## Questions on the material
• 1. Pick out every line in the entries that contains the word "median".
• 2. Write the next part of the summary of High Performance Habits, picking up after its final line.

1-Sentence-Summary: High Performance Habits is your guide to building the six systems that science and the lives of the most successful people in the world prove will turn you into a productive, fulfilled, and extraordinary person.
Read in: 4 minutes
Favorite quote from the author:
Do you know someone that seems to excel at everything they do, balance life, and make it all look easy? Whether you resent or look up to these high performers, they are all around.
Meanwhile, you get stuck on emails, to-do lists, and other meaningless tasks. Luckily, the research shows there’s nothing they have that you don’t. Or, at least, nothing that you can’t develop.
The real key to their success, as Brendon Burchard learned conducting one of the biggest studies on high performers in over 190 different countries, is their habits. And for the people around you that seem to have the Midas touch, they all have similar habits. These are the six common ones that Burchard discovered in his research:
- Seeking clarity
- Generating energy
- Raising necessity
- Increasing productivity
- Developing influence
- Demonstrating courage
If you’re wondering what these are all about and hoping to develop a few of them yourself, you’re in luck. Burchard has compiled the data on each of these in his book High Performance Habits: How Extraordinary People Become That Way so you can become excellent too.
Here’s the book summarized in just 3 lessons:
- Become aware of yourself, your purpose, and what it takes to be mentally and physically fit.

## Records shown
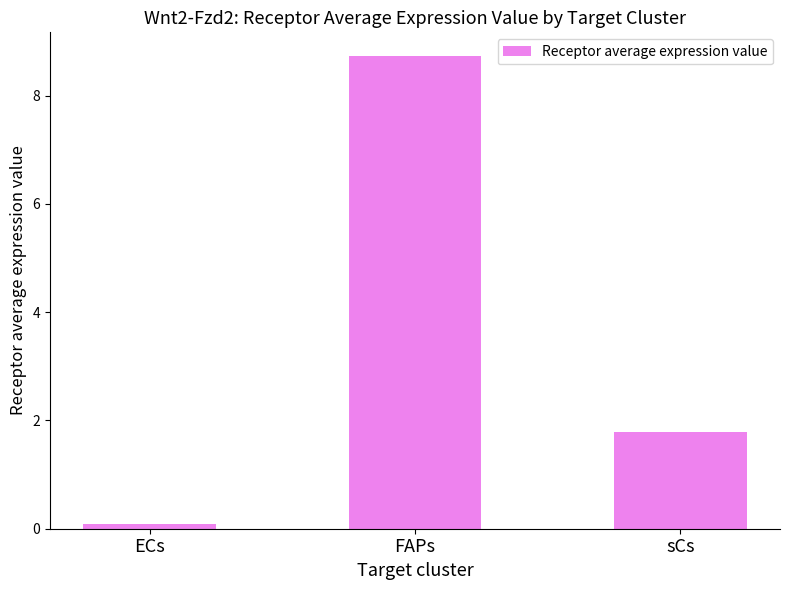

The chart shows a value of 2.4 at sCs. True or false?

False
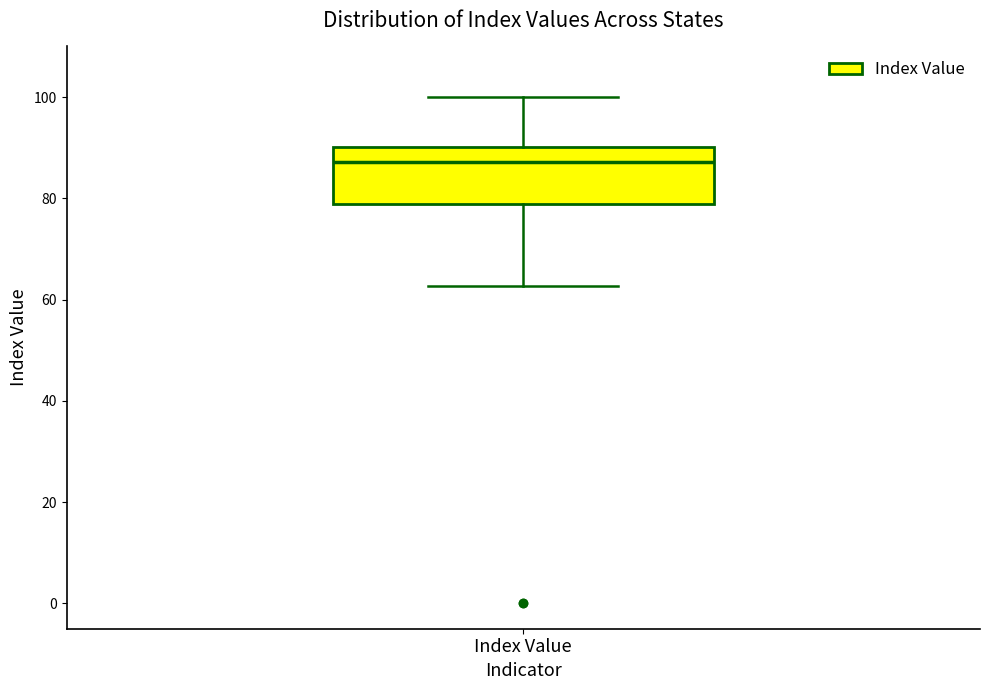

Read this box plot against the y-axis: the position of the median line, the range covered by the box, and the ends of both whiskers. The values are not printed on the chart, so give them approximately, as read against the axis.

median 88, box 78 to 90, whiskers 62 to 100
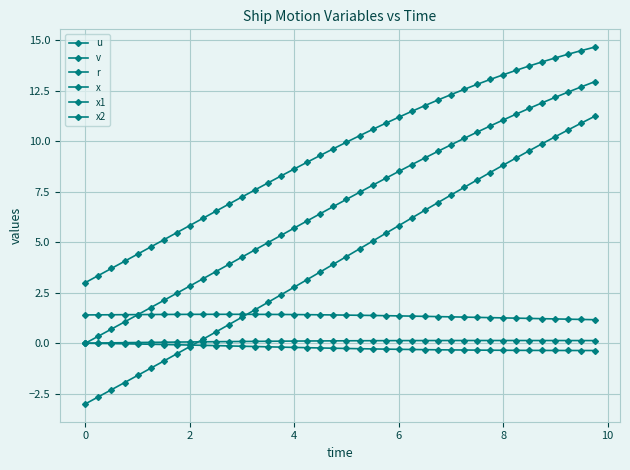

How many lines are shown in the chart?

6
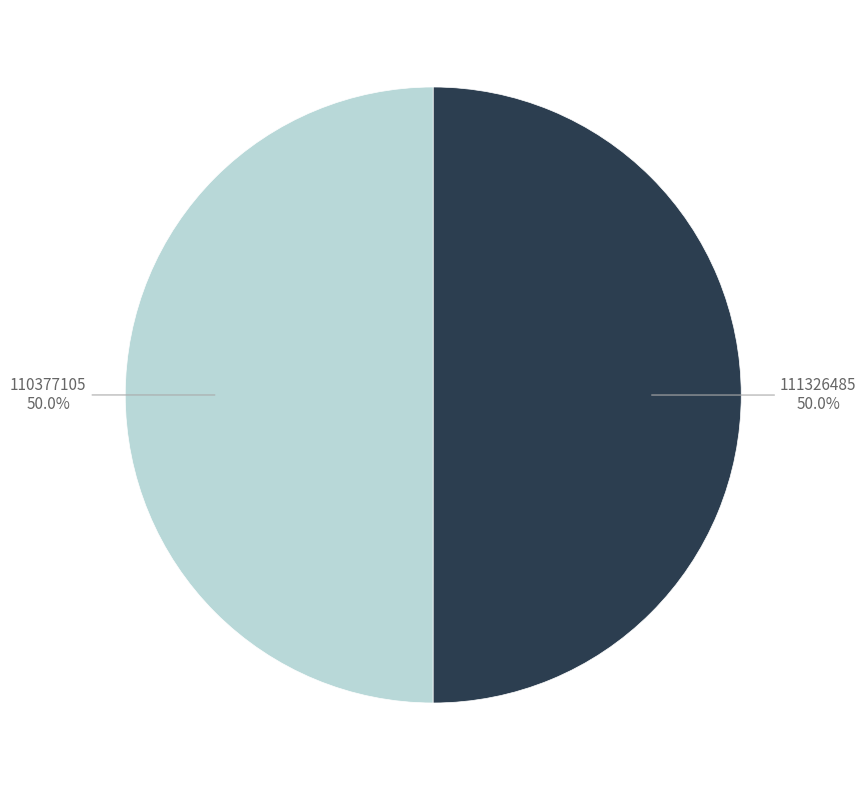

Combined, what portion of the pie is 110377105 and 111326485?

100.0%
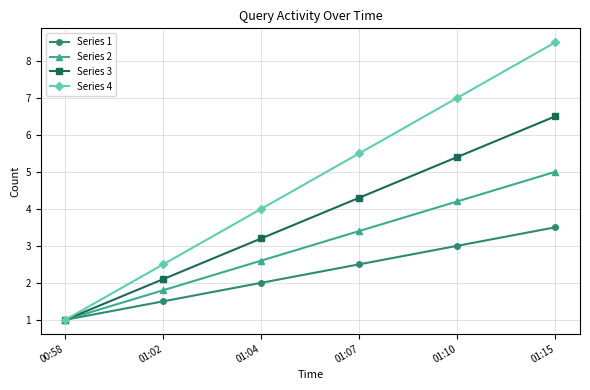

Is the value of Series 4 at 00:58 greater than the value of Series 1 at 01:02?

No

## Responses by item number
• 1.
Read this box plot against the y-axis: the position of the median line, the range covered by the box, and the ends of both whiskers. The values are not printed on the chart, so give them approximately, as read against the axis.
median 88, box 78 to 90, whiskers 62 to 100

• 2.
- Raise the stakes and increase your productivity to improve your performance.
- Give to others and demonstrate courage to make success inevitable.
Let’s jump right into these High Performance Habits!
Lesson 1: Know your purpose and keep your energy levels high.
The first habit is seeking clarity, which means finding and following your purpose. This gives high performers focus and direction in everything that they do.
There are four areas that you need to work on to develop this habit:
- The self, or becoming the best you can be. To do this, ask if you’re currently acting how you want to be and what you need to change to get there.
- The social sphere, which involves being intentional in how you treat others. Constantly ask yourself how you can improve every social situation you’re in.
- Skills, for which you need to set aside time to develop by practice, feedback, and improvement.
- Service, or giving of yourself to help others. This keeps high achievers motivated and provides meaning.
Habit number two is to generate physical by exercising and mental energy by developing a positive attitude.
For exercise, stop making excuses and make it happen. If you want to reap the benefits it brings of improved focus, memory, and stress-management abilities, you need to set up a routine and stick to it.
Extraordinary people, the data reveals, are more positive than others even though they don’t have any fewer difficulties. If you want to develop this habit, ask yourself every day what you have to look forward to, and believe that good things are coming.
Lesson 2: Finding reasons you have to perform well makes you more productive.
Pretend you’re watching two runners walking up to the starting line before a big race. One is thinking about the fame they’ll get by winning, and the other considers their children that they have to win the race for.
Who do you think is more likely to win?
If you chose the latter, you’d be correct. This brings us to habit three, which is raising necessity. This means having an external reason for your work, which increases motivation by directing your thoughts away from your selfish desires for success.
To practice this habit, set ambitious goals and make sure that they are necessary and not just preferable outcomes.
Next comes habit number four, which is increasing productivity. Do this by separating the important work from the unimportant, and only put your energy into that which is vital.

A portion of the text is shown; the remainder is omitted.